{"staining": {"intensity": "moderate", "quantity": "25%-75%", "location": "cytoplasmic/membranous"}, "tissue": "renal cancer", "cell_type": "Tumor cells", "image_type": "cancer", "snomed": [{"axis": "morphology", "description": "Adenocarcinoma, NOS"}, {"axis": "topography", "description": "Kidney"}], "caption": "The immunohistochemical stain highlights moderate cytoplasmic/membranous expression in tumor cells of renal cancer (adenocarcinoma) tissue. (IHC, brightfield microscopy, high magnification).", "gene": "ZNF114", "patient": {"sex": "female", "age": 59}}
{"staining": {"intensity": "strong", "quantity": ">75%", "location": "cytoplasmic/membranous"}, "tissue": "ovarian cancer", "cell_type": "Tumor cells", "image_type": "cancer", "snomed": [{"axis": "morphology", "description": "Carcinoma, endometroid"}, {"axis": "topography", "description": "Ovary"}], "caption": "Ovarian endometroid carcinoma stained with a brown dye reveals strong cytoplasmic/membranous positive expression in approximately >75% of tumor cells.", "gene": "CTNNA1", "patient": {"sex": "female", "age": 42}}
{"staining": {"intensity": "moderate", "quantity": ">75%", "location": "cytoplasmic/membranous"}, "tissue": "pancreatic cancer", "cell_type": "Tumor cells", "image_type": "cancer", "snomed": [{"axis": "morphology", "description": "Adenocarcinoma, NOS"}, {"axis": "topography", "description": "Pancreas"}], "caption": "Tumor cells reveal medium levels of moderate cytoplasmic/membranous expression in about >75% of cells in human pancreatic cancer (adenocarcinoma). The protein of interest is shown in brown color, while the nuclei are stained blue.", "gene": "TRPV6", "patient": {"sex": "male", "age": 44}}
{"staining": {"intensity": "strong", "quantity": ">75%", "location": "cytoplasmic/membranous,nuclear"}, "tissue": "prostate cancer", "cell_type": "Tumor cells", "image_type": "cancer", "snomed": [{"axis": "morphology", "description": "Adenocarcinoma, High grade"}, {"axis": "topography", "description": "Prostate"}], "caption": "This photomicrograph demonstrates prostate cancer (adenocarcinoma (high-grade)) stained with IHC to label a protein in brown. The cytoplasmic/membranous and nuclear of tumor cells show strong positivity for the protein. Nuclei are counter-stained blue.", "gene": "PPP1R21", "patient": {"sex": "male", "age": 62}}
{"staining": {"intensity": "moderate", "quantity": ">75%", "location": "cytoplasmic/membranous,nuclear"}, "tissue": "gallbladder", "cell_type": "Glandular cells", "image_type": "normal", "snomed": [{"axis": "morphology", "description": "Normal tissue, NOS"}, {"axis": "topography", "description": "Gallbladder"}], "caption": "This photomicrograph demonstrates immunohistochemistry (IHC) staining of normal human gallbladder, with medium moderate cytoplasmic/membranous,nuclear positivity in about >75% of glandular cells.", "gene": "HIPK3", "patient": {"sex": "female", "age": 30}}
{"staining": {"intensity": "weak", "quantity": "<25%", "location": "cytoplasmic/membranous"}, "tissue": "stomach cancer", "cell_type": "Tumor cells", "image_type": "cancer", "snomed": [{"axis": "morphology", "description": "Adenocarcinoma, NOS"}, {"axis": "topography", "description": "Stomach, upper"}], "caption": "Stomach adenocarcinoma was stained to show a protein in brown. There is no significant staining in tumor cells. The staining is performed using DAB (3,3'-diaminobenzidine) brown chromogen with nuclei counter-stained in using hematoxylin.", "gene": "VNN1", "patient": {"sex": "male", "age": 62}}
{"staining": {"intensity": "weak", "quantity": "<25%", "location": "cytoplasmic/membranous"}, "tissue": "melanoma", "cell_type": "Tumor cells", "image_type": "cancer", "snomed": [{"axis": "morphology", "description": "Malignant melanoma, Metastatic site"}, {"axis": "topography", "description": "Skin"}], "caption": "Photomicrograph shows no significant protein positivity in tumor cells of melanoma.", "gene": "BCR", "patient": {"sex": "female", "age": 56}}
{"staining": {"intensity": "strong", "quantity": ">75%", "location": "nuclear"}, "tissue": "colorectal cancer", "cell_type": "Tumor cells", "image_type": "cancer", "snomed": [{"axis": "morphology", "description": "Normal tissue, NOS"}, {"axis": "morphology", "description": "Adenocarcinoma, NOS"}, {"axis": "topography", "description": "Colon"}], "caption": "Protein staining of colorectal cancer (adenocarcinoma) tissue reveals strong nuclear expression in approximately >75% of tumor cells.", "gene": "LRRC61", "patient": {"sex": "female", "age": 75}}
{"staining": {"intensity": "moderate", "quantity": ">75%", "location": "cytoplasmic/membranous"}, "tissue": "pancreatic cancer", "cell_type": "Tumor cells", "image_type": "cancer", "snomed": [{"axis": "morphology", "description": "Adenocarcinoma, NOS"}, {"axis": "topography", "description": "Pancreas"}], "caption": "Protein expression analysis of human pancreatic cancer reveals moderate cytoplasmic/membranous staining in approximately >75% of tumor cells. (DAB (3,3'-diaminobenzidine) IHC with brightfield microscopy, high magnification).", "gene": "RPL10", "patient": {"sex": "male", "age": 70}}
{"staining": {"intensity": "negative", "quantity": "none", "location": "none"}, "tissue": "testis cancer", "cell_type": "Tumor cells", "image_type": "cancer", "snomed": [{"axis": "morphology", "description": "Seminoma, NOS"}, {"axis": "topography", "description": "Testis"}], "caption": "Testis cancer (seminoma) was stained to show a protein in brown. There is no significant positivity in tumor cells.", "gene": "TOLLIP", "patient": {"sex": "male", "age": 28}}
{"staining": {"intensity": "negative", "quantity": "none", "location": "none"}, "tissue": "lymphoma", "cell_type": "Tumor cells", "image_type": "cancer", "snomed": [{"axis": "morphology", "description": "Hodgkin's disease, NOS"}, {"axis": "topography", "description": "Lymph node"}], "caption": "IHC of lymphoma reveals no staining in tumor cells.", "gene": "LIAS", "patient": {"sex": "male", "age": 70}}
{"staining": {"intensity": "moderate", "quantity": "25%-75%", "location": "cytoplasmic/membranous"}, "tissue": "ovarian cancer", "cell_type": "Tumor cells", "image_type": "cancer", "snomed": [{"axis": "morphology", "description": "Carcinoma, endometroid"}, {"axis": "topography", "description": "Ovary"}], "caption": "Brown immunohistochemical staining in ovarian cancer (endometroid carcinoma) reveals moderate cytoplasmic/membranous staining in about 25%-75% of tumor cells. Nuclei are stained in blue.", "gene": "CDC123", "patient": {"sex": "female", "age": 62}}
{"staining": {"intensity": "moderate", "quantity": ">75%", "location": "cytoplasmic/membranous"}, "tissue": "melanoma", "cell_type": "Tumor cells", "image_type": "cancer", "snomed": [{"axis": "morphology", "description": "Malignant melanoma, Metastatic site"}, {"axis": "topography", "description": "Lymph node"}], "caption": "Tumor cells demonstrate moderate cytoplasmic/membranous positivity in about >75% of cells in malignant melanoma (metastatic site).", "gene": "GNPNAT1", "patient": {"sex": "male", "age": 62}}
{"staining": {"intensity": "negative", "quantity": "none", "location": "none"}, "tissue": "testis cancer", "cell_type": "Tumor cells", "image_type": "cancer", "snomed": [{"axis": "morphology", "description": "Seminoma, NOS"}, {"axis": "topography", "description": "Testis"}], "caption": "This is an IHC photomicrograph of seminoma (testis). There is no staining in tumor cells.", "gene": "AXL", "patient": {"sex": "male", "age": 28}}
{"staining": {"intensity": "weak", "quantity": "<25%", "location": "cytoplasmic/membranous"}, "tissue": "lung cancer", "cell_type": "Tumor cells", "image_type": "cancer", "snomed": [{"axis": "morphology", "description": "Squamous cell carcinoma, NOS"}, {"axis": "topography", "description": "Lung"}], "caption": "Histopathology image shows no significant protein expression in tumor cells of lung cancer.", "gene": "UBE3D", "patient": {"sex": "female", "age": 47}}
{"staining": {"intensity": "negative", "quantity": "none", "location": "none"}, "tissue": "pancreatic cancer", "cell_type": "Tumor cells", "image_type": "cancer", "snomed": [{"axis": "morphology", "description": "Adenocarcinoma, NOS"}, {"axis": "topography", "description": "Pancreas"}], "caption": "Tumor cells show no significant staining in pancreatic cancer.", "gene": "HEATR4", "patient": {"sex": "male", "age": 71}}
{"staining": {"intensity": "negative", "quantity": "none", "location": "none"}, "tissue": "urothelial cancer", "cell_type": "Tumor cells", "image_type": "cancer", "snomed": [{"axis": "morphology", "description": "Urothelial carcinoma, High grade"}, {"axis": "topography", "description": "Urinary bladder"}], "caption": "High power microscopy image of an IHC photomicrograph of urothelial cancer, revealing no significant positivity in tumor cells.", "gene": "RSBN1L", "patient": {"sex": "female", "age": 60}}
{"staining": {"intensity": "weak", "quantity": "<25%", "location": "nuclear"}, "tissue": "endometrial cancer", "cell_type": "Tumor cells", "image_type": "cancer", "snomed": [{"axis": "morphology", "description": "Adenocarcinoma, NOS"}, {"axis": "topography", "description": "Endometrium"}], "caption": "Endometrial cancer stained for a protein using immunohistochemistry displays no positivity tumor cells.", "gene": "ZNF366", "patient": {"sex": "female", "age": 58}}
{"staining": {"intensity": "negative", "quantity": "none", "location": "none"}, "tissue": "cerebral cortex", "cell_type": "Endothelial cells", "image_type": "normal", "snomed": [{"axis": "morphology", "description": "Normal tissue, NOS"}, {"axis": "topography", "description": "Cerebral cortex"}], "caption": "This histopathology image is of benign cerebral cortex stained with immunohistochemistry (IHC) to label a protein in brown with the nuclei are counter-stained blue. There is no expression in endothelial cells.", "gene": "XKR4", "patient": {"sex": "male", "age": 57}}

-*-

Work item |
Please, starting with the first line of the material above, write out each line exactly and finish on the line that includes "endometroid carcinoma stained".

Response below |
{"staining": {"intensity": "moderate", "quantity": "25%-75%", "location": "cytoplasmic/membranous"}, "tissue": "renal cancer", "cell_type": "Tumor cells", "image_type": "cancer", "snomed": [{"axis": "morphology", "description": "Adenocarcinoma, NOS"}, {"axis": "topography", "description": "Kidney"}], "caption": "The immunohistochemical stain highlights moderate cytoplasmic/membranous expression in tumor cells of renal cancer (adenocarcinoma) tissue. (IHC, brightfield microscopy, high magnification).", "gene": "ZNF114", "patient": {"sex": "female", "age": 59}}
{"staining": {"intensity": "strong", "quantity": ">75%", "location": "cytoplasmic/membranous"}, "tissue": "ovarian cancer", "cell_type": "Tumor cells", "image_type": "cancer", "snomed": [{"axis": "morphology", "description": "Carcinoma, endometroid"}, {"axis": "topography", "description": "Ovary"}], "caption": "Ovarian endometroid carcinoma stained with a brown dye reveals strong cytoplasmic/membranous positive expression in approximately >75% of tumor cells.", "gene": "CTNNA1", "patient": {"sex": "female", "age": 42}}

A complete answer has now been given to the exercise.